Recently we wrote that the EMA made a remarkable decision by designating cannabidiol (CBD) as an orphan drug for the treatment of Leigh syndrome. It was all thanks to researchers from the Mitochondrial Neuropathology Research Group at the UAB Institut de Neurociències (INc-UAB): drs. Emma Puighermanal, Albert Quintana, and Elisenda Sanz.
We were talking with Albert Quintana Romero about this achievement and next steps of Leigh syndrome research.
CBD: potential outcomes
The longer lifespan of mice with Leigh syndrome in animal research was one of the most intriguing findings, as stated in our original article. We therefore posed the question of what potential implications this finding would have for patients. We asked if there are any current initiatives to use this discovery to the treatment of patients.
As dr. Albert Quintana noted at the start, there is currently no cure for Leigh Syndrome. The only options that are available are vitamins and supplements. Nevertheless, there is no proof that they help people with Leigh Syndrome in general. Even if they make sense from a biological perspective.
For this reason, according to Dr.
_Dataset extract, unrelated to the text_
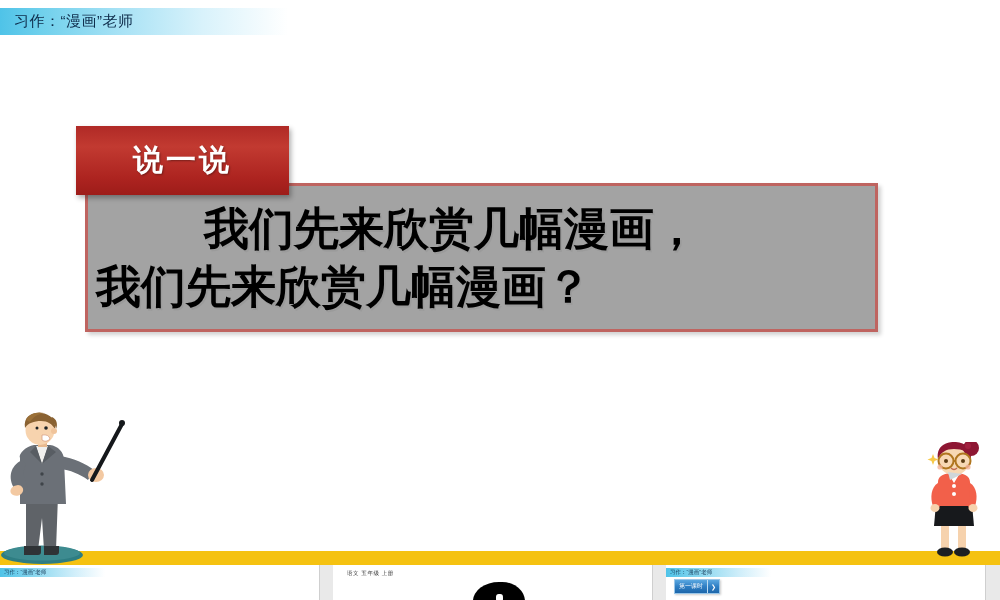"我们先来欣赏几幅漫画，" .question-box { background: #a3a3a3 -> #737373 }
Quintana, cannabidiol offers a novel treatment approach. CBD shows promise in a disease-related animal model that went through thorough testing. Since mitochondrial diseases like Leigh Syndrome are monogenic, he thinks that reexpressing the mutated gene will be necessary for a cure. He is certain, though, that CBD will be a first-in-class medication that helps to both delay and relieve the clinical symptoms.
Leigh syndrome: cannabidiol clinical trial
We asked about the specific steps involved in moving forward with the CBD clinical trial as a Leigh syndrome treatment. And, as dr. Quintana says cannabidiol has already been passed by both the FDA and EMA. Because of this, it’s possible that the new Leigh Syndrome indication will be exempt from a few regulatory requirements.
However, since the medication is approved, there is an opportunity to begin a small compassionate use clinical trial while researchers work on the regulatory plan. They think that in the upcoming year, they need to be ready to start accepting new patients:
“Our goal is to establish the efficacy of cannabidiol in this first set of patients, which will allow it to expand to a full-sized clinical trial.”
They are optimistic to be able to begin the first clinical trial in 2024. They want to complete it by the end of 2025. In order to achieve this, they intend to establish a spin-off company that will oversee the first clinical trial. They will be taking the required regulatory actions in the interim in order to have CBD for Leigh Syndrome approved.
Dr. Quintana additionally addressed the upcoming phases of the Leigh syndrome and CBD clinical trial studies. In the lab, researchers are concentrating on figuring out the mechanisms underlying CBD’s beneficial effects, which may lead to the discovery of new, more focused medications.
Still, researchers’ objective in terms of clinical development is to finish the first study proving CBD’s effectiveness. The next step will be to start an international multi-center phase III clinical trial. However, it will surely require the participation of associations, foundations, and pharmaceutical corporations.
Further clinical trial and research details
To date, the project’s preclinical efforts have been funded by the government, according to the researchers. Clinical trials, however, call for a significant infrastructure. Here, we talk about recruitment, hospitals, and the production and distribution of drugs. When it comes to a rare disease like Leigh Syndrome, a global network of hospitals and patients will probably need to work together. The expenditures of the experiment are greatly increased by all of these considerations.
For this reason, UAB Neurosciences Institute’s researchers have established connections with a number of associations and organisations. As dr. Quintana says they are beneficial in locating funding sources for the trial’s early stages. Furthermore, they never stop searching for possible financiers to support the trial. Long-term, though, pharmaceutical corporations would need to be involved.